Sudah saatnya kita salurkan bantuan dan pedulian ditempat-tempat resmi, yang ketika kita memberi tidak untuk habis sehari, tapi untuk dikelola supaya memberikan manfaat dilain hari. Dan yang paling penting adalah kami sebagai mahasiswa ikut bersuara untuk pemerintah bisa memberikan lapangan pekerjaan, pelatihan bahkan pendidikan bagi anak-anak yang terputus pendidikannya. Karna keterpurukan bangsa adalah ketika mereka tidak melanjutkan pendidikannya.

Melihat dari permasalahan ini, walikota Banjarmasin Yamin juga turun suara, menurutnya keberadaan mereka (para gembel, anak jalanan, pengamen dan manusia silver) sudah membahayakan keselamatan Pengendara.

Alih baiknya Pemerintah Kota Banjarmasin juga merancang program untuk mengangkat derajat pengamen dengan menyediakan panggung yang lebih layak dan tidak membahayakan seperti hotel, cafe dan restoran. Program ini disebut untuk meningkatkan kesejahteraan musisi jalanan dan memberikan pengakuan atas kontribusi mereka terhadap budaya urban kota.
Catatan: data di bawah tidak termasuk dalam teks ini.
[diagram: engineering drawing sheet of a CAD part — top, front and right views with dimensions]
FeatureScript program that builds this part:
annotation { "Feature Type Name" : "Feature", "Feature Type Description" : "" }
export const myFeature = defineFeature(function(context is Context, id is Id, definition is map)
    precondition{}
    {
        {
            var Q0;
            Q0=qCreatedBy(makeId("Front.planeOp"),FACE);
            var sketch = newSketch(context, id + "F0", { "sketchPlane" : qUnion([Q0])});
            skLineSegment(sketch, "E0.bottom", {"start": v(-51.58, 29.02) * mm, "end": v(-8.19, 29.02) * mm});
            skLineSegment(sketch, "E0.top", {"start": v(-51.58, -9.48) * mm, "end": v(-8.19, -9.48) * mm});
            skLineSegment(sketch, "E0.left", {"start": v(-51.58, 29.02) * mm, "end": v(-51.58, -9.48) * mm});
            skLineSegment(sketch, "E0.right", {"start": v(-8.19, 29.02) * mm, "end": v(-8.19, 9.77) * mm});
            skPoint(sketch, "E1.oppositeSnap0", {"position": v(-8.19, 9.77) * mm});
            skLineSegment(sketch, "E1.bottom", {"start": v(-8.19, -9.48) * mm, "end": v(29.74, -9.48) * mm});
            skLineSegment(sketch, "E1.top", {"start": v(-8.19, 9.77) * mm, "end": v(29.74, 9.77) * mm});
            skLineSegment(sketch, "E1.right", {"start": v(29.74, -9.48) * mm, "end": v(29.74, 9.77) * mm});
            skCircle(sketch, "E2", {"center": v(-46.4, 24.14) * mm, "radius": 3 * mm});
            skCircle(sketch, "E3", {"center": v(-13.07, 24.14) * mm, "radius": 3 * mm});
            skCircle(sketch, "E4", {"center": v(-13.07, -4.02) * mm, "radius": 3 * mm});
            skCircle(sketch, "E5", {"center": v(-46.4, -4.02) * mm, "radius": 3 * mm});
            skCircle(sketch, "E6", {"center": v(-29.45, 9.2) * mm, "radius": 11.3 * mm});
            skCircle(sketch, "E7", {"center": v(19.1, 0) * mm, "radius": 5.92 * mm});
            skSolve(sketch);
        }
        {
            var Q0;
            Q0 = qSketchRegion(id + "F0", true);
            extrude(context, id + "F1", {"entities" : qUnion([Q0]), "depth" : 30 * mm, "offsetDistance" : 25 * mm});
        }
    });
Tidak hanya memberikan ruang tampil, pemko juga berencana menyediakan honor bagi pengamen yang lolos seleksi.

Dari beberapa kebijakan pemerintah tentang penanganan anjal (anak jalanan) khususnya pengamen, juga banyak menuai pro dan kontra, banyak pengomentar yang turut mengeluarkan aspirasinya untuk mengedepankan kepentingan kenaikan gajih para guru honorer terlebih dahulu dibandingkan para pengamen. Namun, sebagian yang lainnya juga ikut mendukung dengan program ini, karna mereka rasa program ini dapat membantu peningkatan kualitas ekonomi masyarakat kecil.
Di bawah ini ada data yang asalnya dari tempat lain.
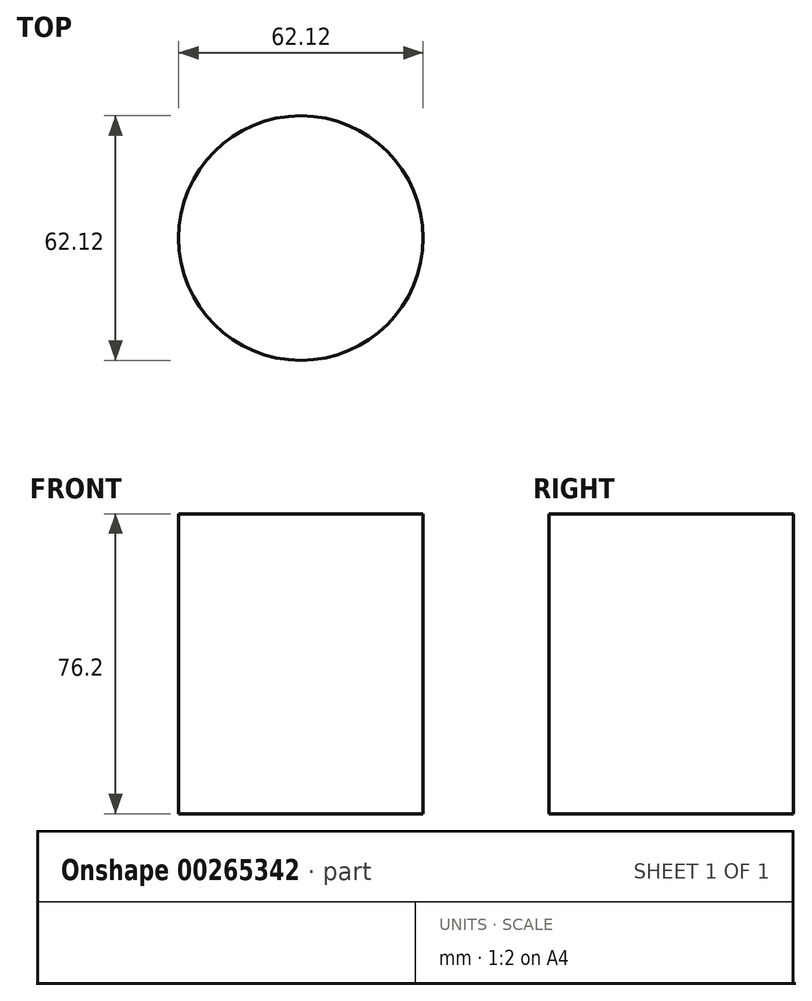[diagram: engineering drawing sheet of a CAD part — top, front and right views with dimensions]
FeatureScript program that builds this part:
annotation { "Feature Type Name" : "Feature", "Feature Type Description" : "" }
export const myFeature = defineFeature(function(context is Context, id is Id, definition is map)
    precondition{}
    {
        {
            var Q0;
            Q0=qCreatedBy(makeId("Top.planeOp"),FACE);
            var sketch = newSketch(context, id + "F0", { "sketchPlane" : qUnion([Q0])});
            skCircle(sketch, "E0", {"center": v(0, 0) * mm, "radius": 31.06 * mm});
            skSolve(sketch);
        }
        {
            var Q0;
            Q0=sQuery(id+"F0.wireOp",EDGE,"E0");
            extrude(context, id + "F1", {"bodyType" : ToolBodyType.SURFACE, "surfaceEntities" : qUnion([Q0]), "depth" : 76.2 * mm});
        }
    });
Di tengah dunia yang semakin sibuk dan individualistis, empati kerap hadir sebagai kilasan rasacepat datang, cepat pula pergi. Kita melihat penderitaan orang lain, merasa iba sejenak, lalu kembali melanjutkan hidup seperti biasa. Tapi, apakah kepedulian hanya sebatas simpati pasif? Ataukah ada makna yang lebih dalam dari sekadar merasa iba?
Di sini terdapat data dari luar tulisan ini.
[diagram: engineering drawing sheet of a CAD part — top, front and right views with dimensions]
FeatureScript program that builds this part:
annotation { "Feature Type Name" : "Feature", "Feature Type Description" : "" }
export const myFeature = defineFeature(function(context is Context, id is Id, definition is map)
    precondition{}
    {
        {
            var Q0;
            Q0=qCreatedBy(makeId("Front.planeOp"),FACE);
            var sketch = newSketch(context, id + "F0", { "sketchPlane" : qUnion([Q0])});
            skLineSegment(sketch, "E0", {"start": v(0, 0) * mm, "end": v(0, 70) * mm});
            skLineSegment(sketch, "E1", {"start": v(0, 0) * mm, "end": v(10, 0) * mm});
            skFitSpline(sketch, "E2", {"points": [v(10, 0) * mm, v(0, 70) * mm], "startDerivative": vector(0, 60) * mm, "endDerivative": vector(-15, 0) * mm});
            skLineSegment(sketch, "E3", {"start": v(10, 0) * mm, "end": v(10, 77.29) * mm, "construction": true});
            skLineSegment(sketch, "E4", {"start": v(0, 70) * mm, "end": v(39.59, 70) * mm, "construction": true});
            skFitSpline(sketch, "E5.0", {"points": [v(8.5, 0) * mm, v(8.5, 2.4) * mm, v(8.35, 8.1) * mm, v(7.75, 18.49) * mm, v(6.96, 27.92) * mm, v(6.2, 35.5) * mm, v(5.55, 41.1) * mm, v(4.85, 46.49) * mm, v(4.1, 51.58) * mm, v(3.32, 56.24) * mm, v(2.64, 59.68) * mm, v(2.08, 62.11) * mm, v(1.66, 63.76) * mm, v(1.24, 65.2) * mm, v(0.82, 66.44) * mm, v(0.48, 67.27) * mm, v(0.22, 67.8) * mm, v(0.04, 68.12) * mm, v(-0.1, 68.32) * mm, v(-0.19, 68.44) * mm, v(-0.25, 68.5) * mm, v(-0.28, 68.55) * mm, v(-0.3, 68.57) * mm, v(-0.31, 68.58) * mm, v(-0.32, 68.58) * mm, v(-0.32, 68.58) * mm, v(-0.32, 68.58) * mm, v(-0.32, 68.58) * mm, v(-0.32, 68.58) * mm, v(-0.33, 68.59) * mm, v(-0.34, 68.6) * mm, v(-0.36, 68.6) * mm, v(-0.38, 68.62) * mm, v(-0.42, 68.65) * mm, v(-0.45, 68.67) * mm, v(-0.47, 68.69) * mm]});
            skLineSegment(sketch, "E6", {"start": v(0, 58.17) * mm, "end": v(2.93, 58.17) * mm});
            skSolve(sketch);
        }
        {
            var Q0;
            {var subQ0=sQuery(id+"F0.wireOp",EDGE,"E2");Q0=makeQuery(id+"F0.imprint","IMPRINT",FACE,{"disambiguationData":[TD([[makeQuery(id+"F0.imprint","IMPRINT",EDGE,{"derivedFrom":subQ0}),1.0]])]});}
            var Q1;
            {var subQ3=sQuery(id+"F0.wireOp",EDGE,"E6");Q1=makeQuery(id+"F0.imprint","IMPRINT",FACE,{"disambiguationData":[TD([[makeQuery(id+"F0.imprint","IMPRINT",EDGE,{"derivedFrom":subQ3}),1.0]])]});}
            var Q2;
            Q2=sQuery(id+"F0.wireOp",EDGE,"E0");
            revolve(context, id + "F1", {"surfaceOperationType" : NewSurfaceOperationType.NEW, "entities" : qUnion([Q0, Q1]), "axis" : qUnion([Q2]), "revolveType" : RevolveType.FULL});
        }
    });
Mengulurkan tangan bukan sekadar refleks emosi, melainkan keputusan sadar yang mempertimbangkan kebutuhan sesungguhnya, dampak jangka panjang, dan cara terbaik untuk membantu tanpa melanggengkan ketergantungan.

Saatnya mengubah cara kita melihat kepedulian. Tidak semua bantuan harus instan dan kasat mata, kadang bentuk peduli yang paling tulus adalah mendengarkan, mengarahkan, atau memperjuangkan perubahan sistemik.